TÜBİTAK RUTE Enstitü Müdür Yardımcısı Dr. Murat Güler, “RUTE’de yapay zekâ çalışmalarımız, raylı sistem araçlarının ve altyapısının bakımına yönelik geliştirilen ölçüm sistemlerinden elde edilen verilerin anlamlandırılmasına odaklanıyor. Bu kapsamda geliştirdiğimiz yapay zekâ destekli tren tanıma, pantograf denetleme ve fren ölçüm sistemleri, bakım süreçlerini daha akıllı ve öngörülebilir hâle getiriyor. Tren tanıma sistemimiz, vagonları aks mesafesi örüntülerine göre ayırt eden LSTM tabanlı bir modelle çalışıyor; bu sayede RFID etiketi okunmasa bile tren dizisi doğru şekilde analiz edilebiliyor. Bu sistemimiz 2023’te uluslararası bir konsorsiyumdan ödül aldı. Pantograf denetleme sistemimiz, lokomotiflerin karbon şeritlerinde oluşan aşınmaları ve kopmaları lazer tabanlı ölçüm ve makine öğrenmesi ile tespit ediyor. Fren ölçüm sistemimiz ise zorlu çevre koşullarında bile fren pabuçlarını doğru şekilde analiz edebilen derin öğrenme temelli bir yapıya sahip. Klasik görüntü işleme yöntemlerinin yetersiz kaldığı bu alanda, yapay zekâ bize büyük avantaj sağlıyor” dedi.
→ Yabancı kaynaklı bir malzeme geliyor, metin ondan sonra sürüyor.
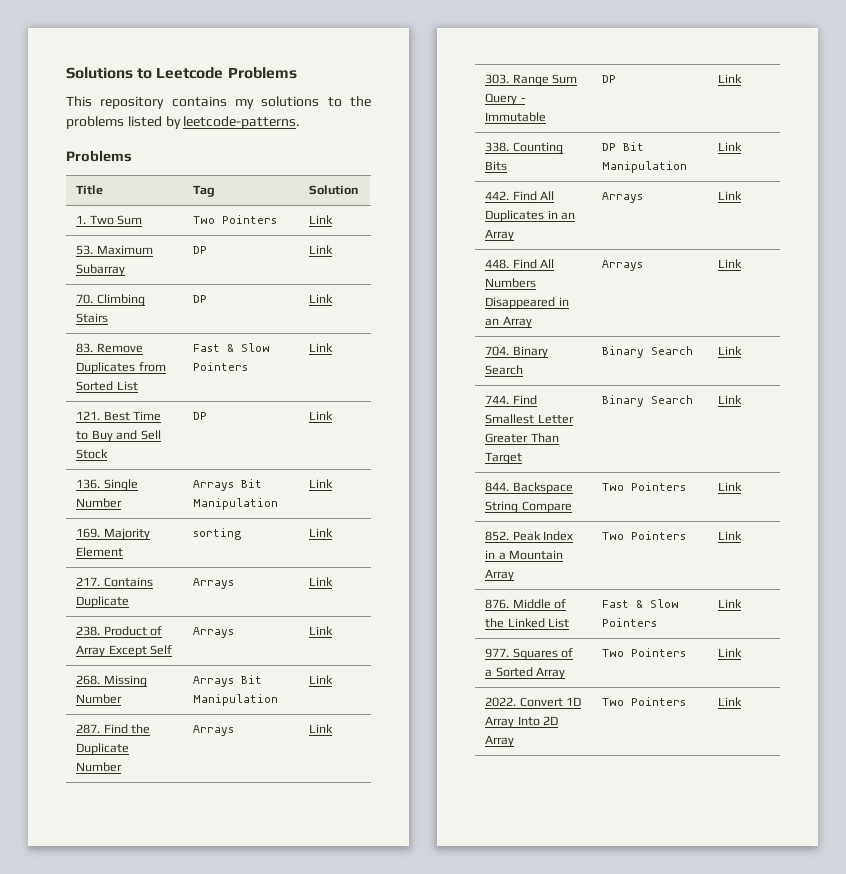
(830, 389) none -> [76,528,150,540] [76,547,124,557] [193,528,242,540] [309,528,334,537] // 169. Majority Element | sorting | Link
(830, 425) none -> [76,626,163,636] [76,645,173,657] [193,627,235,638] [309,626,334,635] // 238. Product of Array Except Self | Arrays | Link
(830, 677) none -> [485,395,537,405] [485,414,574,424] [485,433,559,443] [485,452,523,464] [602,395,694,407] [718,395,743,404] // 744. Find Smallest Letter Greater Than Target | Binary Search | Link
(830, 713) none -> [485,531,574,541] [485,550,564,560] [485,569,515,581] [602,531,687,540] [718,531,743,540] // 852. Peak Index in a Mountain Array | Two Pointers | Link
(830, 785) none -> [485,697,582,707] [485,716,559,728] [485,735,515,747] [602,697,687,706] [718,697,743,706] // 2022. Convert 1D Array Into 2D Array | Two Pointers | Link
TÜBİTAK RUTE Enstitü Müdür Yardımcısı Serhat Türk ise şunları söyledi: “Yerli sinyalizasyon sistemleri geliştirme konusunda önemli adımlar attık. Hem ana hatlarda hem de kent içi hatlarda kullanılmak üzere çözümler sunuyoruz. Örneğin, İstanbul Havalimanı’na ulaşımı sağlayacak Gayrettepe-Havalimanı metro hattının sinyalizasyon sistemleri TÜBİTAK RUTE tarafından geliştirildi. Sinyalizasyon alanında artık yalnızca sistem geliştirmekle kalmıyor, test süreçlerinde yapay zekâ destekli otomasyon uygulamaları da geliştiriyoruz. Bu sayede proje takvimlerini kısaltıyor, maliyetleri düşürüyor, sertifikasyon süreçlerini hızlandırıyor ve insan hatasını minimize ediyoruz.”
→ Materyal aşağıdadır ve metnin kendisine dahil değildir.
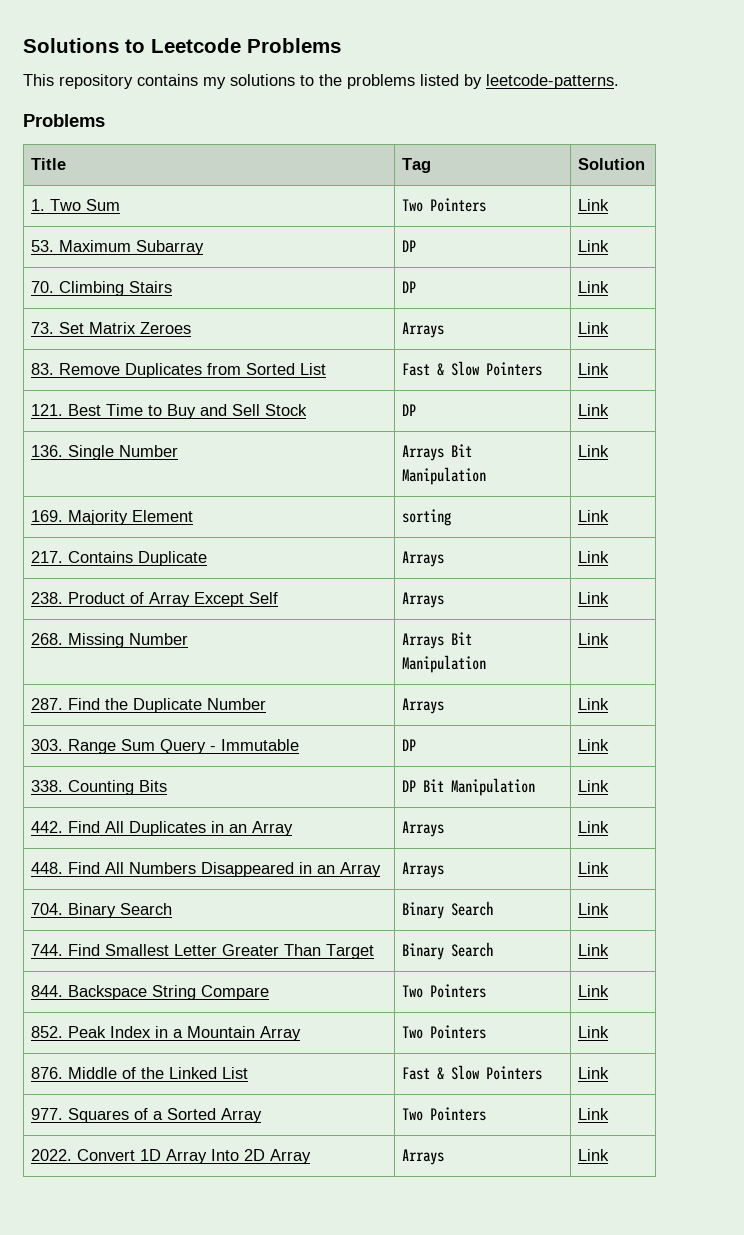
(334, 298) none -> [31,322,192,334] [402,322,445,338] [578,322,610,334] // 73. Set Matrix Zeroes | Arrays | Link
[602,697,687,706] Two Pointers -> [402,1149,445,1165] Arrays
Günün İklim Krizinden Önce Son Çıkış: Sürdürülebilir Ulaşım Mümkün Mü? başlıklı üçüncü oturumunda ise Gazeteci Güven İslamoğlu, “İklim Krizinin Ulaşım Altyapılarına ve Kent Yaşamına Etkisi”, “Karbon Ayak İzinde Görünmeyen Etken: Günlük Hareketlilik”, “Elektrikli araçların ötesinde: raylı sistemler, aktif ulaşım, toplu taşıma”, “Sürdürülebilirlik kriterlerine bütüncül bakış”, “Toplum Davranışı ve Ulaşım Tercihlerinin Ekolojik Etkisi”, “Sorumluluk Dağılımı: Yerel Yönetimler, Sistemler ve Bireyler” ve “Global Uygulanan çözümlerden örnekler” konularını ele aldı.
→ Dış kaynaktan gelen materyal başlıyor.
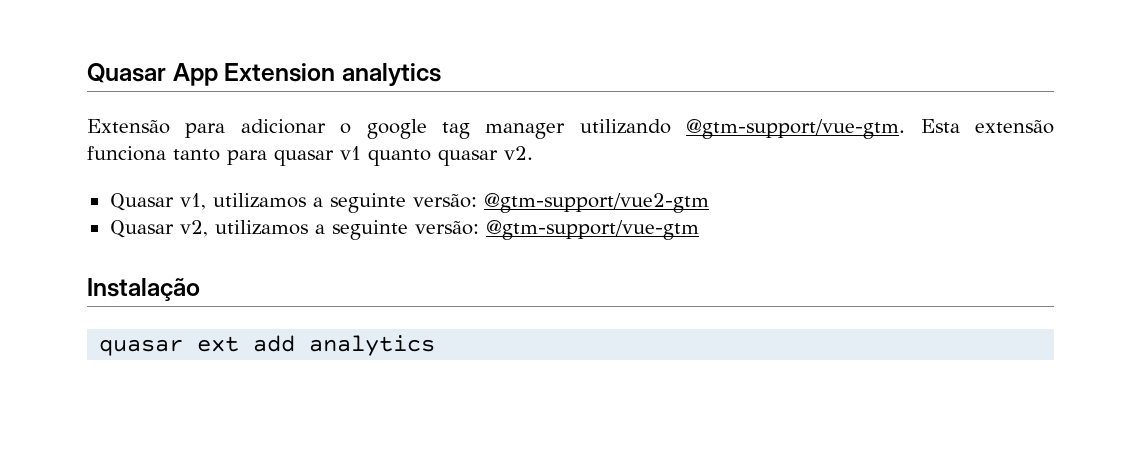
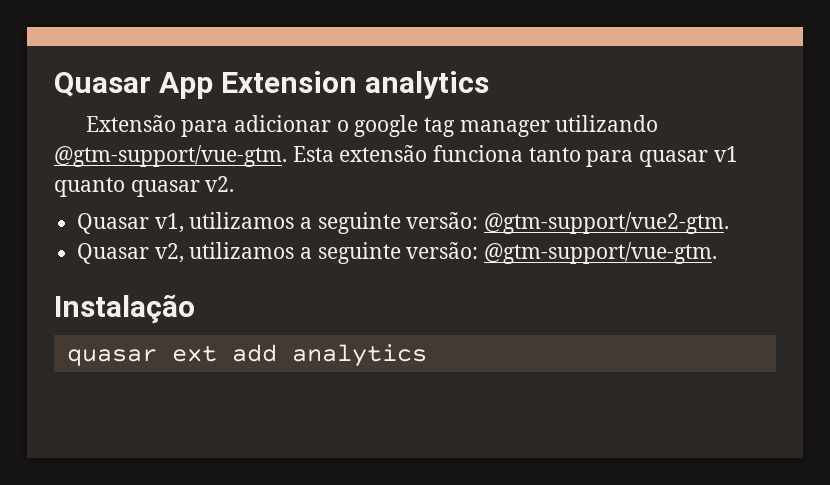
[483,193,709,213] @gtm-support/vue2-gtm -> [484,212,730,234] @gtm-support/vue2-gtm.
[485,220,699,240] @gtm-support/vue-gtm -> [484,242,718,264] @gtm-support/vue-gtm.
Gazeteci Güven İslamoğlu, şu açıklamalarda bulundu: “Tüketim alışkanlıklarımız dünyayı nereye sürüklüyor, bununla yüzleşmemiz gerekiyor. Neden hep daha hızlı, daha fazla, daha lüks peşindeyiz? Oksijen oranı %21 olan dünyamızda bu oran %18’e düşerse yaşam sona erer. Karbon için güvenli sınır 350 ppm iken, biz bunu 420 seviyelerine çıkardık. Küresel iklim krizi, bu yüzden hızla derinleşiyor. Tüketimle birlikte, milyonlarca yılda toprağa gömülen karbonu tekrar atmosfere saldık. Bu tabloyu tersine çevirmek için ulaşım alışkanlıklarımızı da sorgulamalıyız. Ulaşım, sera gazı emisyonlarının %16,2’sinden sorumlu. Bunun %11,9’u kara yolundan kaynaklanıyor. Hava yolları %1,9, deniz taşımacılığı %1,7. Ancak demiryolu, bugün dünya nüfusunun sadece %8’i tarafından kullanılıyor. Oysa düşük emisyonlu, verimli ve yenilenebilir enerjiyle desteklenebilecek bir sistem. Artık bir demiryolu devrimine ihtiyacımız var. Sürdürülebilir ulaşım, sadece çevre için değil, geleceğimiz için zorunluluk. Seyahat ederken lüksten uzak durun, gereksiz tüketimden kaçının, tasarruf edin ve geri dönüşüme inanın. Çünkü bu gezegenin bir B planı yok.”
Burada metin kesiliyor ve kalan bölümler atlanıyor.